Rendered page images
───
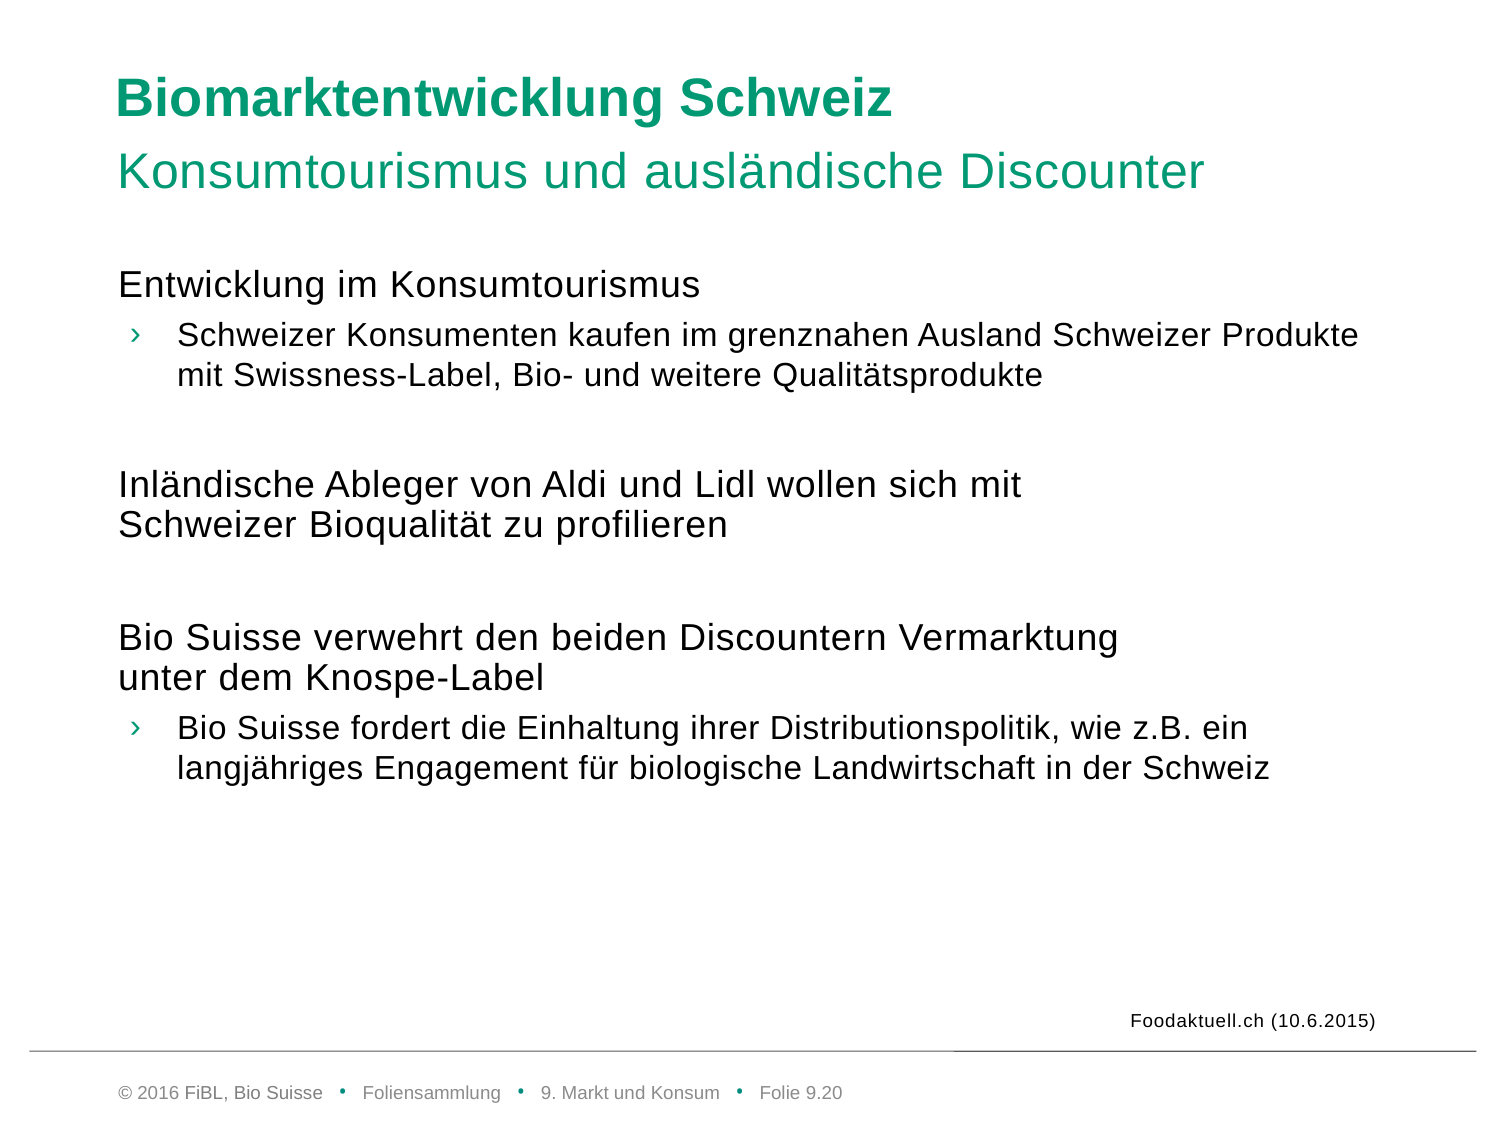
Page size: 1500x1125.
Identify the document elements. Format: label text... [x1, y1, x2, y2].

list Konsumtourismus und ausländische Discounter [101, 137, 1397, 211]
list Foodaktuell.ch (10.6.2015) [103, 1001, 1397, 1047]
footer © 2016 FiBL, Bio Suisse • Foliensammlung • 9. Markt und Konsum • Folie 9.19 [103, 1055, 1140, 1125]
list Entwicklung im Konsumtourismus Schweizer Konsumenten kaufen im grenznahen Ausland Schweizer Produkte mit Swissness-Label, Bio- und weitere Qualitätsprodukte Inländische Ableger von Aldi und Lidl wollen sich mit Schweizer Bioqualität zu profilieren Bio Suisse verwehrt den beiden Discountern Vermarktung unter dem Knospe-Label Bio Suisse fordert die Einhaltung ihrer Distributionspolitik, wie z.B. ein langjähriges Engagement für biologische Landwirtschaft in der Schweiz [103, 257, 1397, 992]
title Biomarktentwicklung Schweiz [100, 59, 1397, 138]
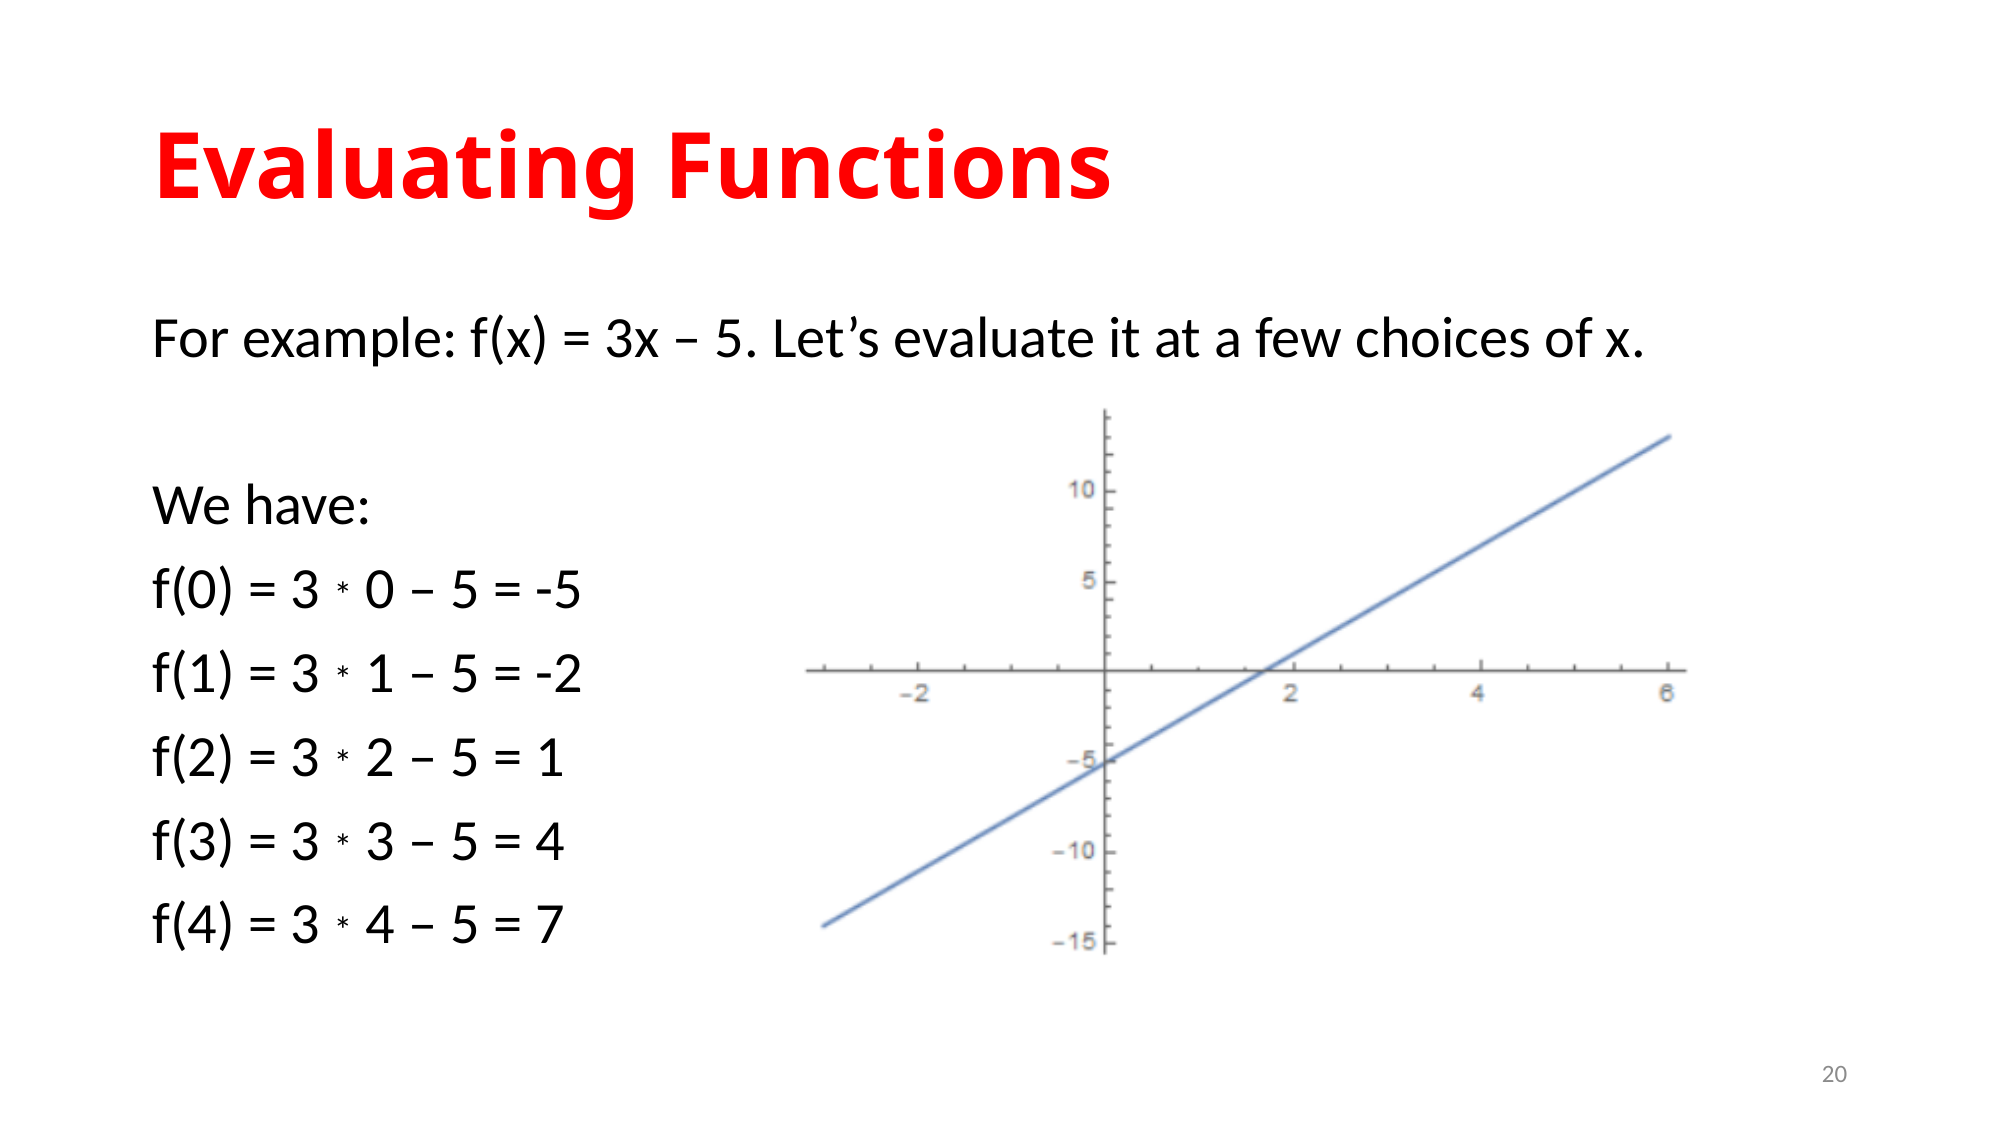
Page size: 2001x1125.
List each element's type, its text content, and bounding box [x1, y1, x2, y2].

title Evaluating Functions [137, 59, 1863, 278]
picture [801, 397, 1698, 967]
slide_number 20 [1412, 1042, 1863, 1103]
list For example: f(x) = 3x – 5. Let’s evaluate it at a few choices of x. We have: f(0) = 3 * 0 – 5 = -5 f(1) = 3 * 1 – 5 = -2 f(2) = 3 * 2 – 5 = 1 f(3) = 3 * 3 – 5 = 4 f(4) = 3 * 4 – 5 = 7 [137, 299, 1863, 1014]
───
WHAT IS EXPECTED. Show every line from the entries above in which "size" appears.

WRITTEN RESPONSE.
Page size: 1500x1125.
Page size: 2001x1125.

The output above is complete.